Sue Storm’s containment suit holds her spectral force field flares and controls her visibility. “Basically, there are certain parts of the suit that don’t disappear when she fades in and out,” explains Little. “It’s not that she doesn’t want to disappear, but the people holding her captive don’t want her to disappear; they’d like to know where she is.”

The event that transforms the Fantastic Four in the Baxter Building lab also has profound effects on fellow traveler Victor von Doom, who’s been accidentally left behind in the alternate dimension. The EVA space suit he was wearing during the episode becomes permanently infused with his skin, while his helmet also merges to create a mask over his face. The rest of him is covered in a dark, ragged cloak, made from the flag the Four left behind.

During his three years in isolation this alternate dimension, Victor’s appearance takes on the organic sheen of its surface. According to Little, “Victor imploded and the atoms have fused his suit with his body along with the other substances on the planet.

The colors of the suit were created from all the organic materials from the dimension, and all burned.” Manufactured by specialty costumes company Film Illusions, Victor’s skin/suit (neck, body, hands and gloves) was fabricated out of silicon and spandex, while his mask and helmet were produced out of clear urethane that was intrinsically painted from the inside. “The intrinsic painting gives him a depth of feeling of the person underneath, rather than just a mask,” Little adds. “This is actually his head. This is his face. This is who he is.”


Visual Effects

Overseeing this massive VFX undertaking on FANTASTIC FOUR was Academy Award winning visual effects supervisor Kevin Mack.

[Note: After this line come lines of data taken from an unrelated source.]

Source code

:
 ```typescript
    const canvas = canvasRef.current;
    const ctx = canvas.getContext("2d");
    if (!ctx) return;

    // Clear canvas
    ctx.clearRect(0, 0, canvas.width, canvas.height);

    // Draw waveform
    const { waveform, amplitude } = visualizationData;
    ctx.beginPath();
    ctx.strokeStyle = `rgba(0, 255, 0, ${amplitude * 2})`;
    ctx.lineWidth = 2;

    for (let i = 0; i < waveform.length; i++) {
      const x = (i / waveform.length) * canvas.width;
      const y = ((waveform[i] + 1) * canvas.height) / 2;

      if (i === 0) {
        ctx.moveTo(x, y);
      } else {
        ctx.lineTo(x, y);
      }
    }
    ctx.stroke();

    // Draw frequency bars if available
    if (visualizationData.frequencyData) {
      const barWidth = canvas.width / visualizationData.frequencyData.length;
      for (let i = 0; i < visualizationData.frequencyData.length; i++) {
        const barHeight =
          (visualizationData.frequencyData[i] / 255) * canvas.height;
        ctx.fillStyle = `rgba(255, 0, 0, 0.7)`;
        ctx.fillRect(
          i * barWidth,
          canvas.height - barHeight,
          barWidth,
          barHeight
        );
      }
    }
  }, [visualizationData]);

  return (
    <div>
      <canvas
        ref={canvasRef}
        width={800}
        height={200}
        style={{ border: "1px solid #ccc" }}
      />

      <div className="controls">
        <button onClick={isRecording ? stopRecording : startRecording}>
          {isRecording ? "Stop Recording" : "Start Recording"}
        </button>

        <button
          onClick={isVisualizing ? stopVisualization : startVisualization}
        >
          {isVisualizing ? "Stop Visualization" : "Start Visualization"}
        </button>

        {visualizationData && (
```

To create the alternate dimension, Mack had to digitally build environments based on Seagar’s designs. “The idea is that it’s a parallel dimension to ours; maybe it’s a version of Earth or some other planet altogether,” Mack explains. “It’s very much like a primordial Earth, yet it’s different because it’s in another dimension and has developed differently. Its characteristics are eventually reflected in what happens to our characters and the powers they acquire from it.”

Mack notes that the organic elements contained in this dimension become most prominent in the transformation of Ben Grimm. “Ben develops this incredibly dense, strong, rocky hide,” Mack states, while noting it won’t be exactly like any particular version of The Thing fans are already familiar with. “Rather than just a kind of matte, evenly textured surface, Ben has a much more complex surface with different reflective characteristics, color and texture. As he moves, his rocky surface crunches and cracks and reforms.”

Noted concept artist Keith Christensen (“X-Men: Days of Future Past,” “Man of Steel”) crafted a one-third scale model maquette of Ben sculpted out of 40 pounds of plastilina clay. The maquette laid the foundation for the character’s CG rendering.

Transforming Ben into a hulking six-foot eight-inch rock creature, took the combined efforts of the on-set visual effects artists as well as the team at MPC (Moving Picture Company), the global visual effects house whose recent credits include “X-Men: Days of Future Past,” “Godzilla” and “Guardians of the Galaxy.”

Mack explains the challenges of creating Ben Grimm’s character based on the medium of performance capture. “Using several witness cameras from multiple angles, we were able to see everything Jamie Bell did, and capture every nuance of his performance, to integrate into the CG version of the character. “It had to be tempered with a careful artistic interpretation of the performance. Jamie did some amazing things with his face and body to take on the character. It gave the animators something really great to work with.”